[PAGE]
_ _ _ _

By Lenore Skenazy
What if you could rent a place to store a giant pile of your stuff in New York City for free?
The bad news is you can. If you own a car, you can park it on the street in many neighborhoods without paying a cent. All you have to do is move it once or twice a week.
Of course, that seems totally normal — but maybe it shouldn’t. As Paul Steely White, executive director of the non-profit Transportation Alternatives points out, streets are actually public space. We think they’re a place for cars to drive and sit (mostly sit), because that is what we’ve gotten used to. His goal is to get us all to think differently.
To that end, his group sponsored a night at the Museum of the City of New York last week called “Streetopia.” Hundreds of people visited three floors of exhibits, all showcasing ways to reclaim the city from automobile dominance, like Barcelona’s “Superblocks.”
Choked by traffic, that Spanish city is creating small neighborhoods of about three square blocks and allowing cars to drive only around the perimeter. The chunk of blocks becomes a community — kids can play in the streets again, bicyclists don’t fear cars — while the amount of air and noise pollution plummets.
Another exhibit featured the winners of a contest for how to deal with transit on 14th Street when the L train goes out of service for a year. One idea: Get cars off the block and have buses run every minute.
But the starkest, most perspective-changing exhibit was simply time-lapse footage of a corner of E. 22nd Street where a CitiBike rack sits across from some on-street parking. Over the course of a single day you see people swarming the bike rack, taking bikes out, bringing them back. For a while, almost all the bikes are gone, then the rack fills up again, then off they go. And across the street, taking up twice as much space as the rack, are two cars, just sitting there, parked all day.
You start to realize how much space we have simply ceded to cars, and what a waste that is.
“Parking is a finite public resource,” says White. That space that we think of as parking could be used differently. It could be used to expand the sidewalk, or make a bike lane. It could be given over to buses. It could become space for businesses to open up cafes or kiosks — and pay taxes on the land. Or it could be planted with grass and turned into a playground. We think of it as “parking” only because we believe that cars have the right to it.

_ _ _ _

[COLLECTED MATERIAL]
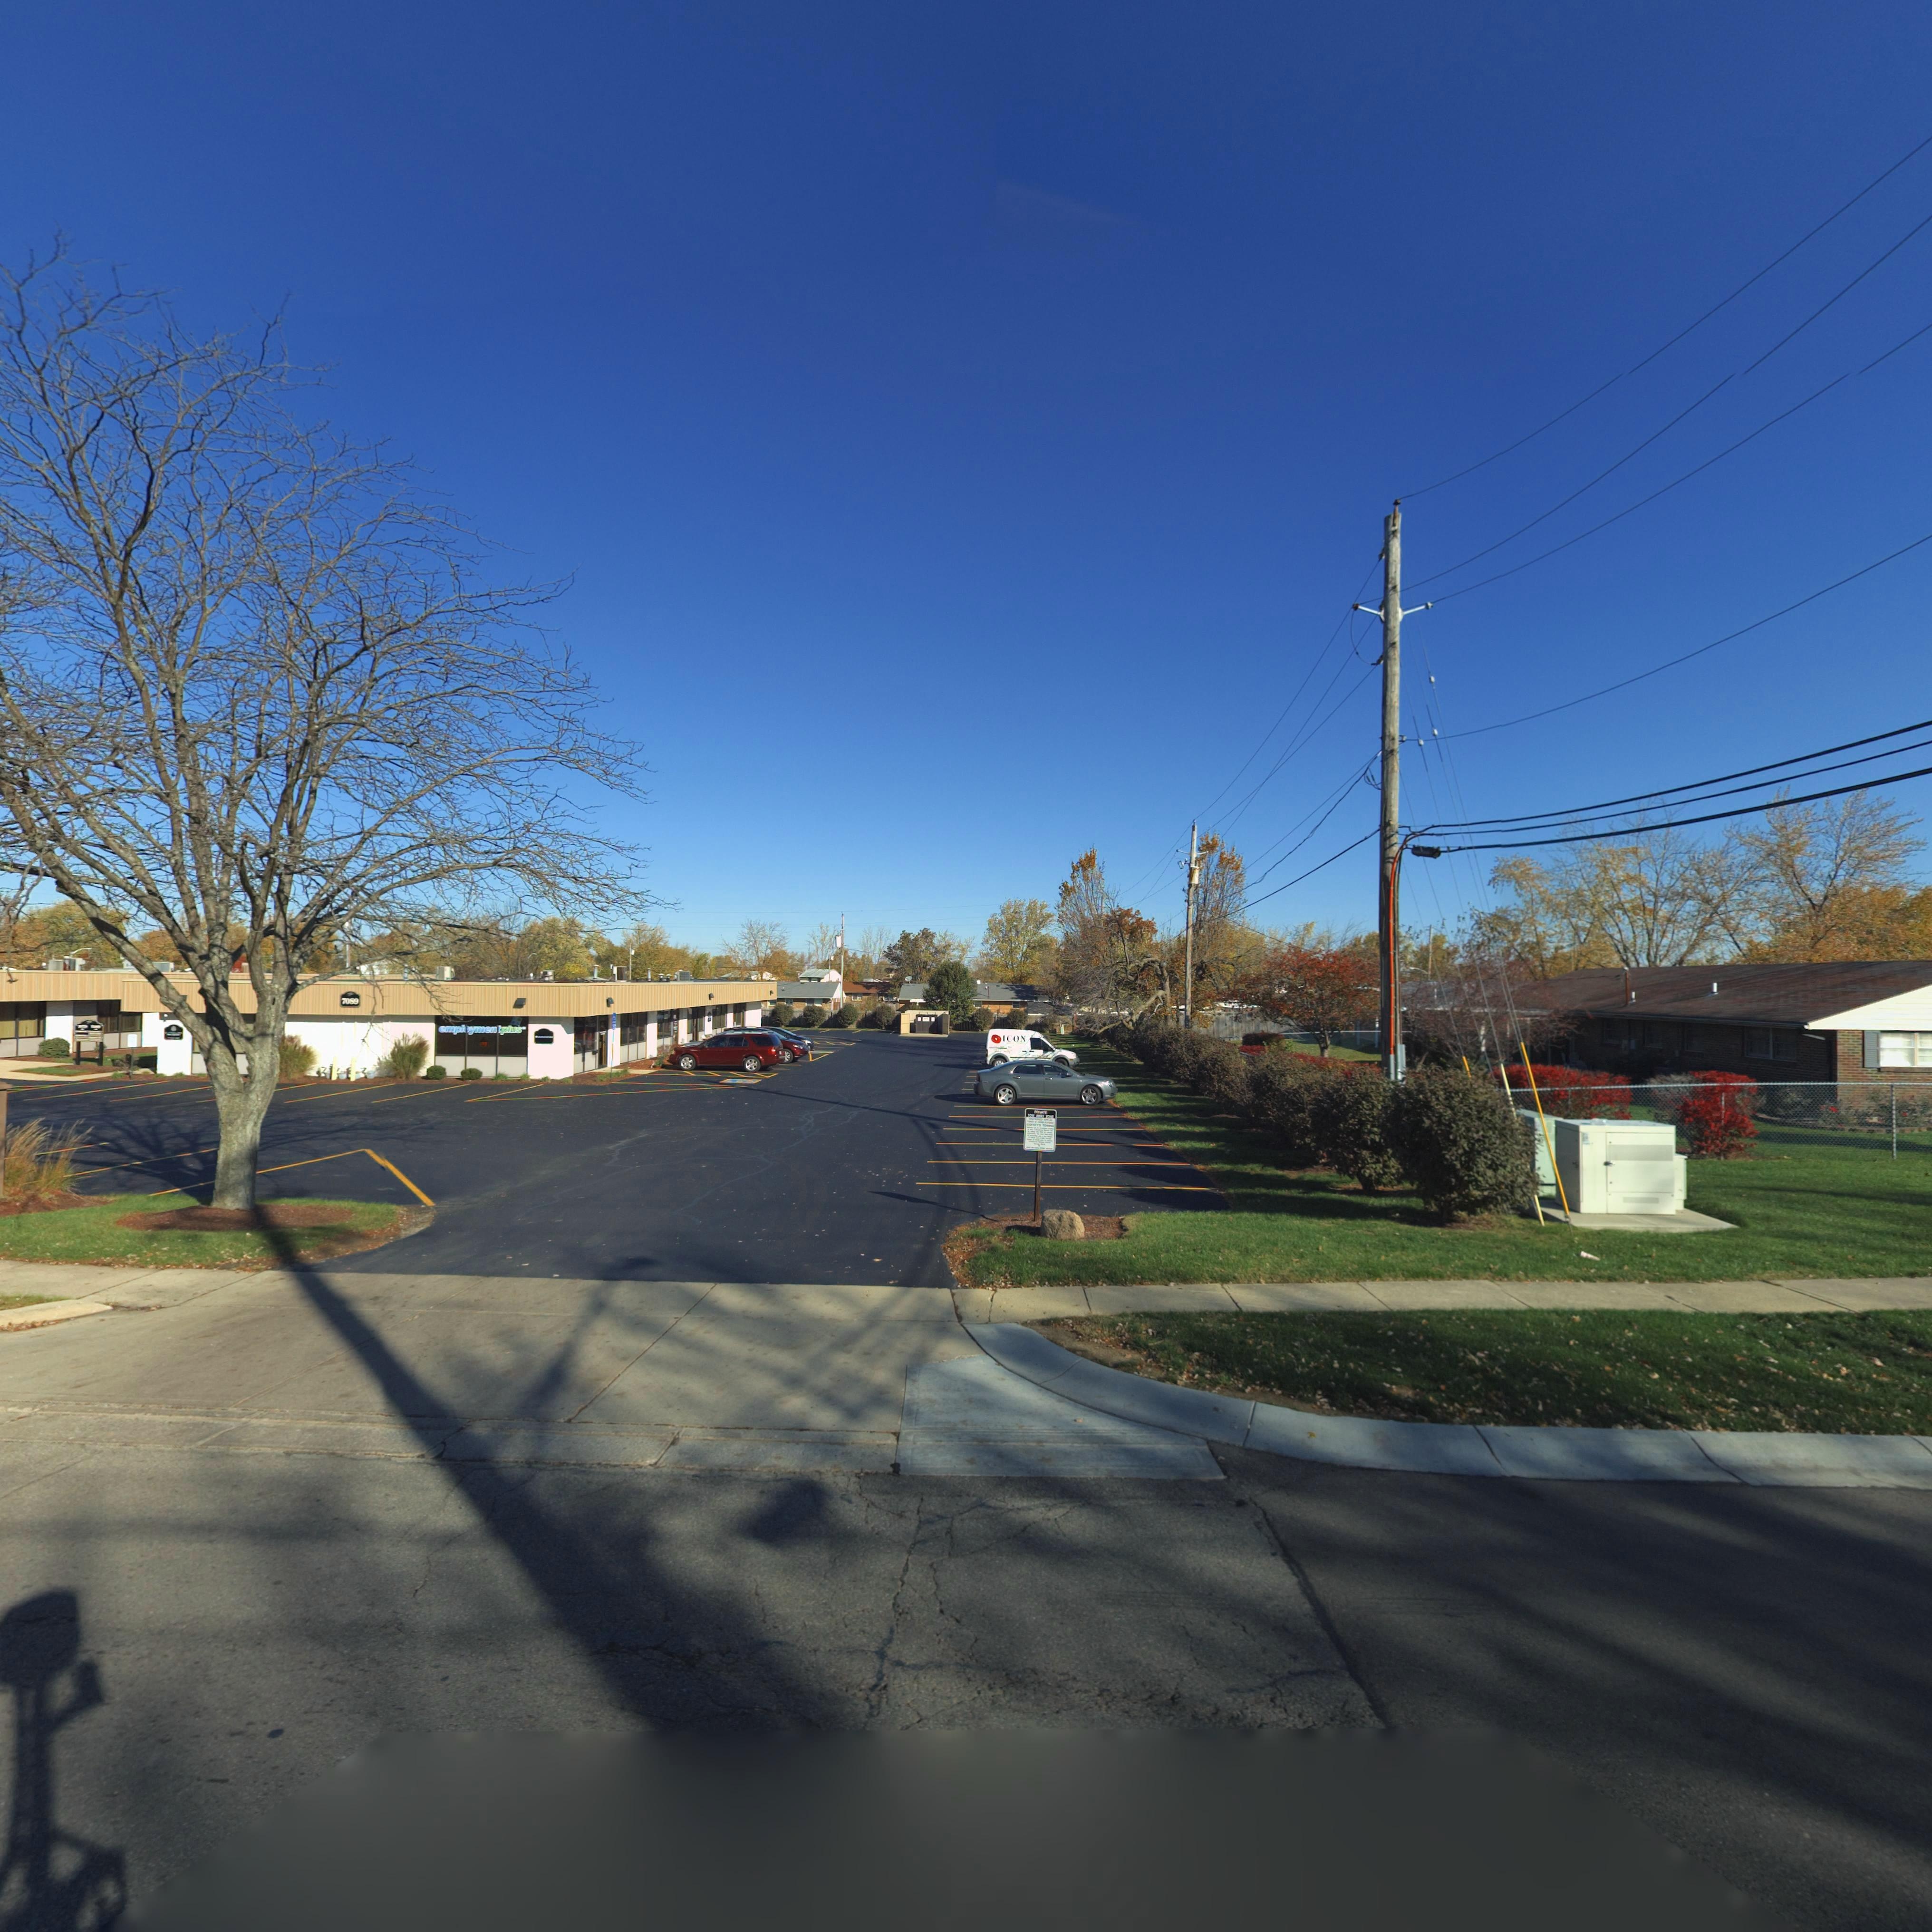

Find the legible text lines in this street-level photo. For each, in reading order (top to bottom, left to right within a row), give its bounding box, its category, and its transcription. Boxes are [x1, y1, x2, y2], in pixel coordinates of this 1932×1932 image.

[340, 996, 360, 1006] StreetNumber: 7089
[437, 1024, 523, 1036] BusinessName: empl*ymen*plus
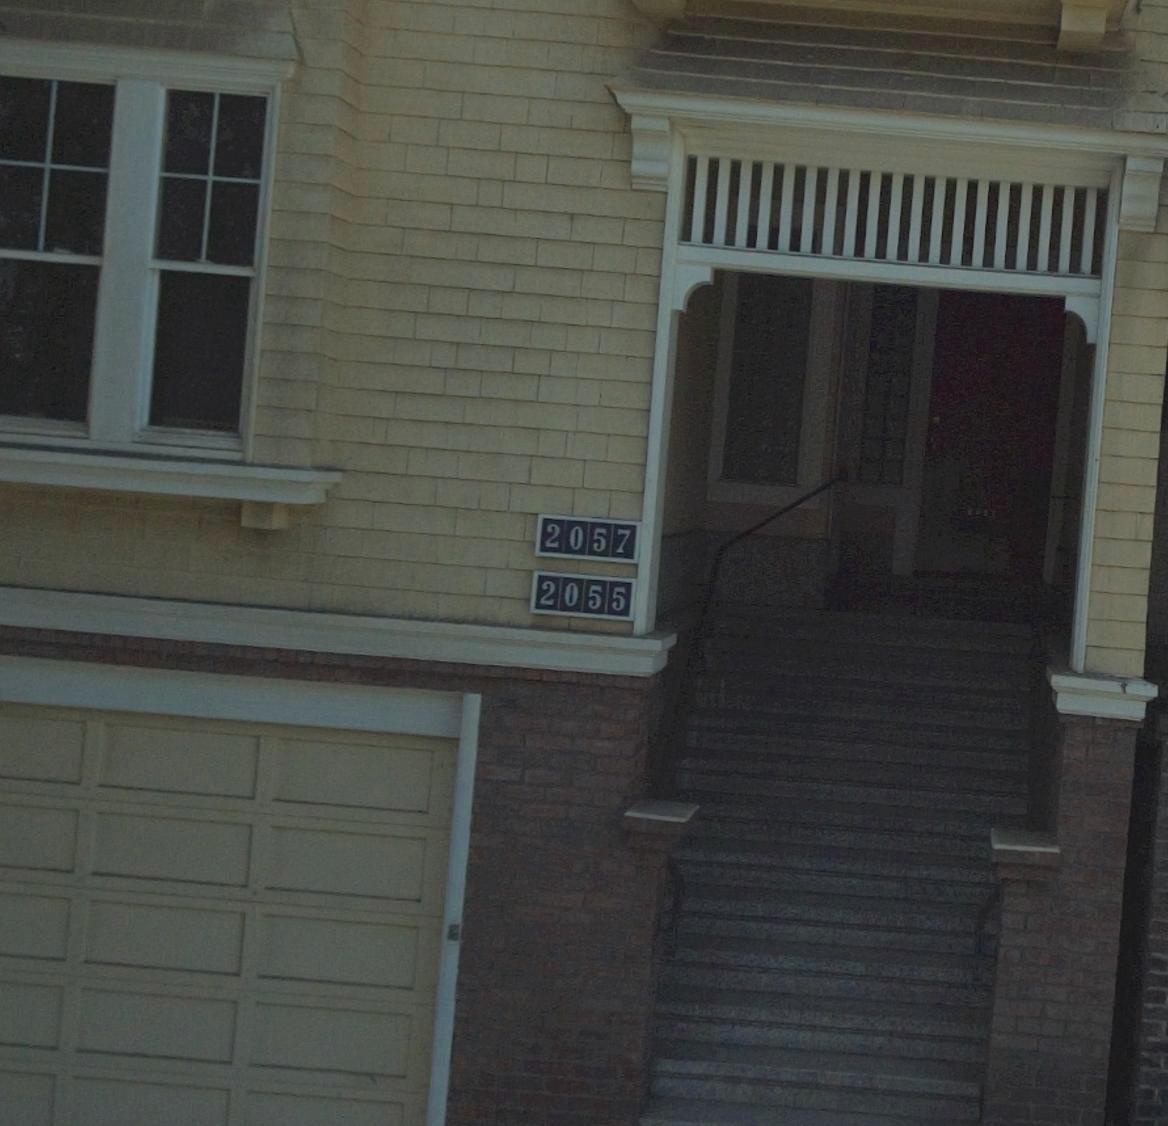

_ _ _ _

[JOB]
Answer each of the following from the article on street parking.
(a) Where was the event called "Streetopia" held?
(b) Under Barcelona's "Superblocks" plan, where are cars allowed to drive?
(c) What kind of resource does White call parking?
Rely solely on the article about street parking when responding.

[RESULT]
(a) At the Museum of the City of New York.
(b) Only around the perimeter of the small neighborhoods of about three square blocks.
(c) A finite public resource.